Ohio Capital Journal – Marty Schladen | Published: 10/30/2023
Frustrated former employees told the press that in their office “everything revolved around” Ohio Secretary of State Frank LaRose’s run for U.S. Senate. Now, LaRose appears to be using the taxpayer-funded office’s newsletter in that campaign. As a state official, LaRose is not supposed to use state resources in his political campaigns. As secretary of state, it is important that he wall off politics from his official duties because LaRose administers elections, including those in which he is running.
MSN – Sean Collins Walsh (Philadelphia Inquirer) | Published: 11/7/2023
Democrat Cherelle Parker defeated Republican David Oh to become the 100th mayor of Philadelphia. She will be the first woman to hold the office when her four-year term begins in January.

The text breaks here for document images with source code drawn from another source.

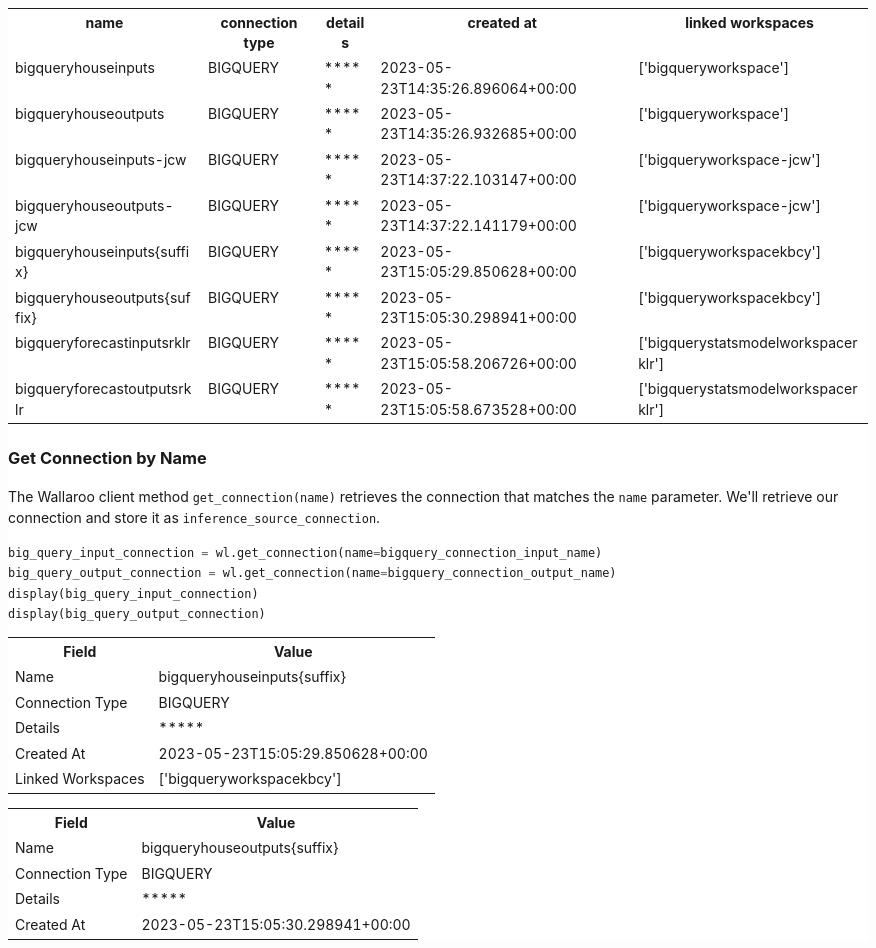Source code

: <table><tr><th>name</th><th>connection type</th><th>details</th><th>created at</th><th>linked workspaces</th></tr><tr><td>bigqueryhouseinputs</td><td>BIGQUERY</td><td>*****</td><td>2023-05-23T14:35:26.896064+00:00</td><td>['bigqueryworkspace']</td></tr><tr><td>bigqueryhouseoutputs</td><td>BIGQUERY</td><td>*****</td><td>2023-05-23T14:35:26.932685+00:00</td><td>['bigqueryworkspace']</td></tr><tr><td>bigqueryhouseinputs-jcw</td><td>BIGQUERY</td><td>*****</td><td>2023-05-23T14:37:22.103147+00:00</td><td>['bigqueryworkspace-jcw']</td></tr><tr><td>bigqueryhouseoutputs-jcw</td><td>BIGQUERY</td><td>*****</td><td>2023-05-23T14:37:22.141179+00:00</td><td>['bigqueryworkspace-jcw']</td></tr><tr><td>bigqueryhouseinputs{suffix}</td><td>BIGQUERY</td><td>*****</td><td>2023-05-23T15:05:29.850628+00:00</td><td>['bigqueryworkspacekbcy']</td></tr><tr><td>bigqueryhouseoutputs{suffix}</td><td>BIGQUERY</td><td>*****</td><td>2023-05-23T15:05:30.298941+00:00</td><td>['bigqueryworkspacekbcy']</td></tr><tr><td>bigqueryforecastinputsrklr</td><td>BIGQUERY</td><td>*****</td><td>2023-05-23T15:05:58.206726+00:00</td><td>['bigquerystatsmodelworkspacerklr']</td></tr><tr><td>bigqueryforecastoutputsrklr</td><td>BIGQUERY</td><td>*****</td><td>2023-05-23T15:05:58.673528+00:00</td><td>['bigquerystatsmodelworkspacerklr']</td></tr></table>

### Get Connection by Name

The Wallaroo client method `get_connection(name)` retrieves the connection that matches the `name` parameter.  We'll retrieve our connection and store it as `inference_source_connection`.

```python
big_query_input_connection = wl.get_connection(name=bigquery_connection_input_name)
big_query_output_connection = wl.get_connection(name=bigquery_connection_output_name)
display(big_query_input_connection)
display(big_query_output_connection)
```

<table>
  <tr>
    <th>Field</th>
    <th>Value</th>
  </tr>
  <tr>
    <td>Name</td><td>bigqueryhouseinputs{suffix}</td>
  </tr>
  <tr>
    <td>Connection Type</td><td>BIGQUERY</td>
  </tr>
  <tr>
    <td>Details</td><td>*****</td>
  </tr>
  <tr>
    <td>Created At</td><td>2023-05-23T15:05:29.850628+00:00</td>
  </tr>
  <tr>
    <td>Linked Workspaces</td><td>['bigqueryworkspacekbcy']</td>
  </tr>
</table>

<table>
  <tr>
    <th>Field</th>
    <th>Value</th>
  </tr>
  <tr>
    <td>Name</td><td>bigqueryhouseoutputs{suffix}</td>
  </tr>
  <tr>
    <td>Connection Type</td><td>BIGQUERY</td>
  </tr>
  <tr>
    <td>Details</td><td>*****</td>
  </tr>
  <tr>
    <td>Created At</td><td>2023-05-23T15:05:30.298941+00:00</td>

A former state representative and city council majority leader, Parker coasted to victory in the general election with a compelling personal story, a tough-on-crime platform, and strong backing from the Democratic establishment and organized labor.
ABC News – Associated Press | Published: 11/3/2023
South Dakota Gov. Kristi Noem requested guidance from the state Supreme Court about conflict-of-interest rules for lawmakers, several weeks after a lawmaker resigned and agreed to repay $500,000 in federal COVID-19 relief she received for her day care business. Jessica Castleberry was a senator when she received the stimulus funding. Doing so violated a state Supreme Court advisory warning lawmakers it is unconstitutional for them to accept federal pandemic funding.

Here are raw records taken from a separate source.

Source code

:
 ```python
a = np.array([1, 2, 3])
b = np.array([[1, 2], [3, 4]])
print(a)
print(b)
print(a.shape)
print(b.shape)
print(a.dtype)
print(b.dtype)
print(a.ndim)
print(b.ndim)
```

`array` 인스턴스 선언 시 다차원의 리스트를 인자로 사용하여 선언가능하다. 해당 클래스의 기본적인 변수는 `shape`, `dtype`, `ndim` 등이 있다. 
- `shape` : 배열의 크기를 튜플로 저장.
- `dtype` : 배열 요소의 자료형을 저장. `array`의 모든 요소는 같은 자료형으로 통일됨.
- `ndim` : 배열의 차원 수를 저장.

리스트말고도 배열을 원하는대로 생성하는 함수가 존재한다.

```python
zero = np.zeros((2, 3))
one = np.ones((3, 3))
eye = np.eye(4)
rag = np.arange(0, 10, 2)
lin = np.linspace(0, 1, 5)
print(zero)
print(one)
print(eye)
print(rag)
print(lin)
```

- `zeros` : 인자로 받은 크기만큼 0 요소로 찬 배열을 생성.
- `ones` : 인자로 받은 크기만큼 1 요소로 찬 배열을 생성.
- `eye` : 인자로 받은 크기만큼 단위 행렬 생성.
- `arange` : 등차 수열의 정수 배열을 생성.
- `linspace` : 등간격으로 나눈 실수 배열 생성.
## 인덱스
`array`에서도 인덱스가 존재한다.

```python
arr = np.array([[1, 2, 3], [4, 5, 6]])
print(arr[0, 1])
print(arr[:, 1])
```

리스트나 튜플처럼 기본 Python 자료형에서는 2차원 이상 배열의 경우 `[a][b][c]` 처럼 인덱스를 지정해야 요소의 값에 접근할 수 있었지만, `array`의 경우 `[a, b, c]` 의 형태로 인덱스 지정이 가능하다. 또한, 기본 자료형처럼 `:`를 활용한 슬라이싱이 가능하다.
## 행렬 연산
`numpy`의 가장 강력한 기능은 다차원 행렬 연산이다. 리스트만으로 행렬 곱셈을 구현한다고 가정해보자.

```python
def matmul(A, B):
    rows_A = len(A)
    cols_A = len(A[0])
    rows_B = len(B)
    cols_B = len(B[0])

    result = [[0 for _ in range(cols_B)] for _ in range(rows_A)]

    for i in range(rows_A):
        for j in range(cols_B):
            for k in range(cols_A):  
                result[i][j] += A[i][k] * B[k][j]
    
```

MSN – Leia Larsen (Salt Lake City Tribune) | Published: 11/8/2023
The private company behind a plan to dredge Utah Lake and turn it into an island city sued a leading critic, ecology professor Ben Abbott, for defamation. Abbott countersued, alleging the company was trying to stifle public debate about the proposal. Then, months later, Abbott found out his grant for a $500,000 watershed study funded by the Legislature had been canceled. “We were totally taken by surprise,” said Abbott, who teaches at Brigham Young University. “… I thought, ‘Does this have something to do with the islands situation?'”
MSN – Gregory Schneider and Laura Vozzella (Washington Post) | Published: 11/7/2023
Virginia voters rejected Republican Gov. Glenn Youngkin’s costly efforts to take control of the Virginia General Assembly in the November 7 elections, flipping the House of Delegates to Democratic control and preserving a blue majority in the state Senate that can block his conservative agenda. Youngkin raised record sums of money and spent personal political capital pushing for full GOP control of both chambers. Whether Virginians rewarded or resisted Youngkin’s campaign was considered an indicator of voter attitudes ahead of next year’s presidential election.

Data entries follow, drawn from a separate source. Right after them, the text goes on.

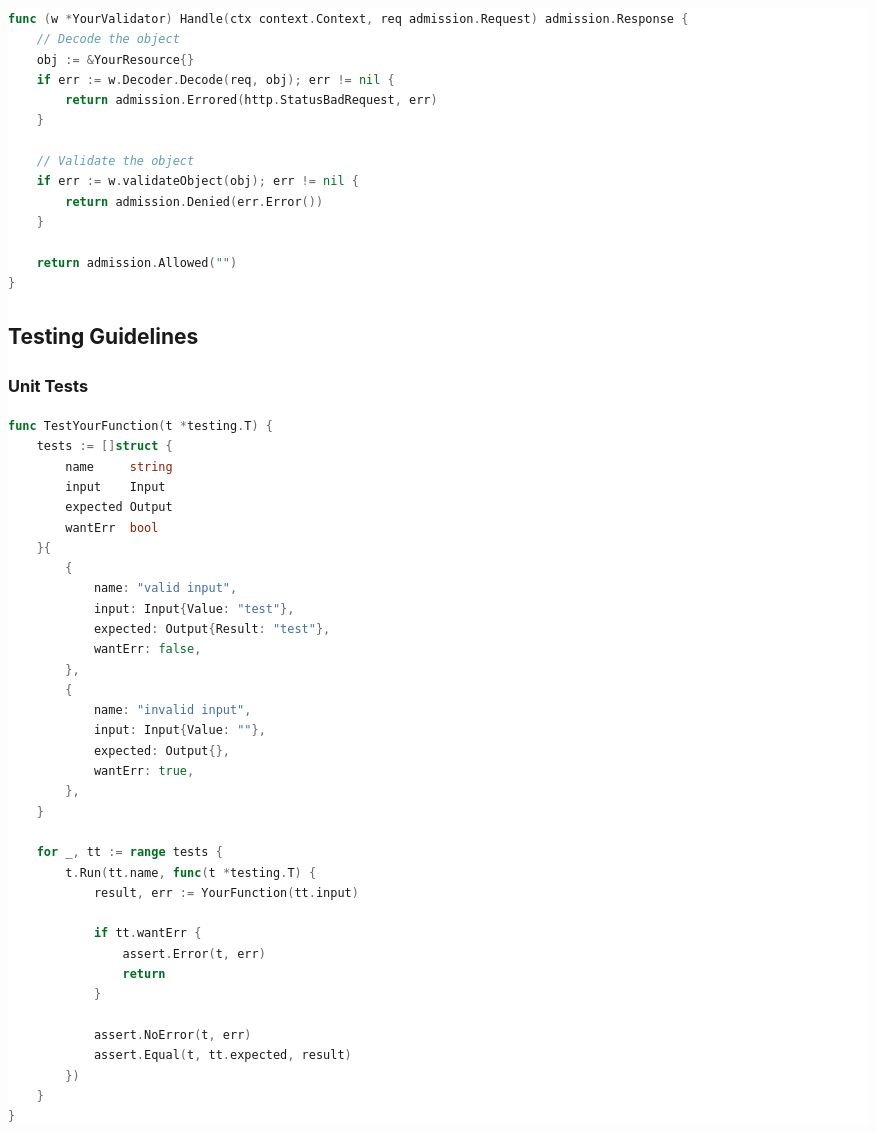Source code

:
 ```go
func (w *YourValidator) Handle(ctx context.Context, req admission.Request) admission.Response {
    // Decode the object
    obj := &YourResource{}
    if err := w.Decoder.Decode(req, obj); err != nil {
        return admission.Errored(http.StatusBadRequest, err)
    }
    
    // Validate the object
    if err := w.validateObject(obj); err != nil {
        return admission.Denied(err.Error())
    }
    
    return admission.Allowed("")
}
```

## Testing Guidelines

### Unit Tests

```go
func TestYourFunction(t *testing.T) {
    tests := []struct {
        name     string
        input    Input
        expected Output
        wantErr  bool
    }{
        {
            name: "valid input",
            input: Input{Value: "test"},
            expected: Output{Result: "test"},
            wantErr: false,
        },
        {
            name: "invalid input",
            input: Input{Value: ""},
            expected: Output{},
            wantErr: true,
        },
    }
    
    for _, tt := range tests {
        t.Run(tt.name, func(t *testing.T) {
            result, err := YourFunction(tt.input)
            
            if tt.wantErr {
                assert.Error(t, err)
                return
            }
            
            assert.NoError(t, err)
            assert.Equal(t, tt.expected, result)
        })
    }
}
```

Yahoo News – Shauna Sowersby (The Olympian) | Published: 11/7/2023
Six controversial ballot initiatives that are still in the signature-gathering process are under formal investigation by the Washington Public Disclosure Commission (PDC). The six initiatives are the efforts of Let’s Go Washington and sponsored by Brian Heywood, a Republican donor. Two allegations are listed on the PDC website, one for failing to accurately file reports that reflect “in-kind contribution details for the expenditures made, and which initiatives were supported” and the other for “failing to properly disclose the identity of a vendor for some of the in-kind contributions received from Brian Heywood.”